#### [EXERCISE AIM]
Begin with the line that contains "neck: (562, 386)" and transcribe each line after it, up to and including the last line of the listing below.
- Opening Delimiter -
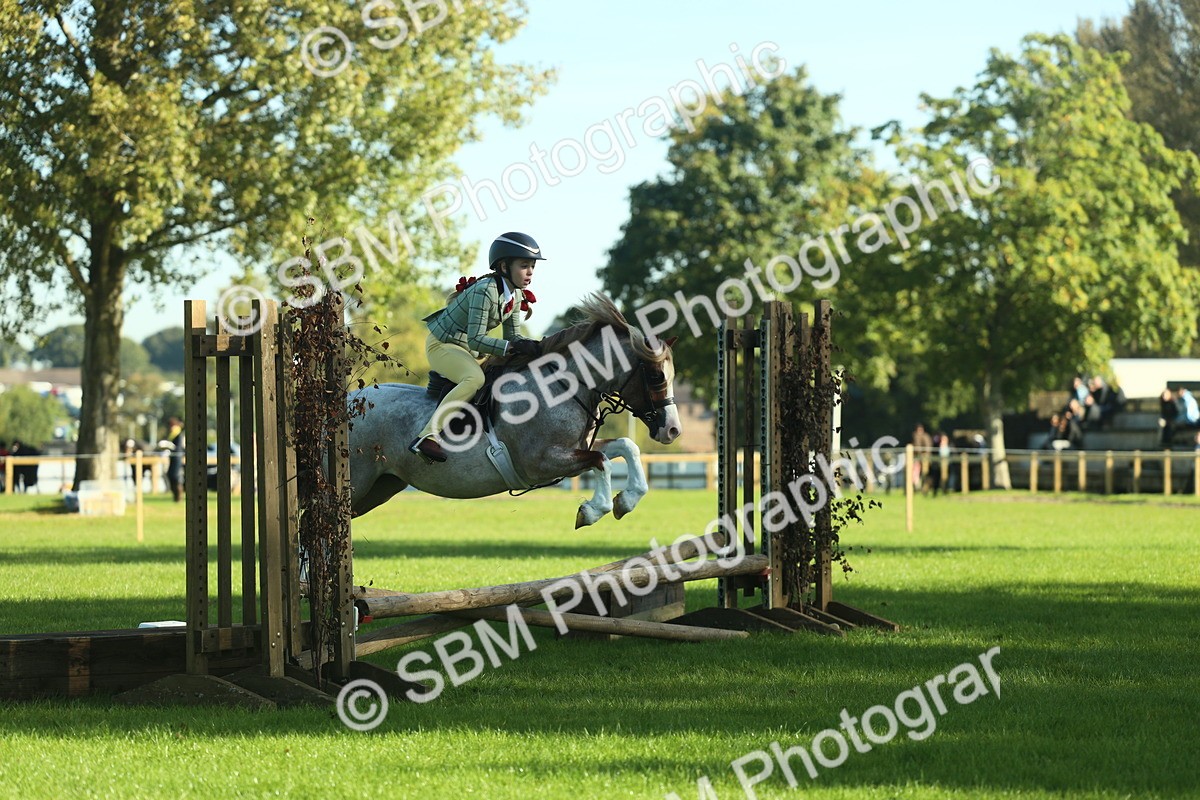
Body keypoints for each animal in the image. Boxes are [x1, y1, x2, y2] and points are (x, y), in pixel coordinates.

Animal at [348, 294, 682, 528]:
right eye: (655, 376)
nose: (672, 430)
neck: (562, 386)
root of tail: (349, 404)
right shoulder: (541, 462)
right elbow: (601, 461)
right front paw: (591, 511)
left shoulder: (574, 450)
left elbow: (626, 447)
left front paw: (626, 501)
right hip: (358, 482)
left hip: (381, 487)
- Closing Delimiter -
#### [ANSWER]
neck: (562, 386)
root of tail: (349, 404)
right shoulder: (541, 462)
right elbow: (601, 461)
right front paw: (591, 511)
left shoulder: (574, 450)
left elbow: (626, 447)
left front paw: (626, 501)
right hip: (358, 482)
left hip: (381, 487)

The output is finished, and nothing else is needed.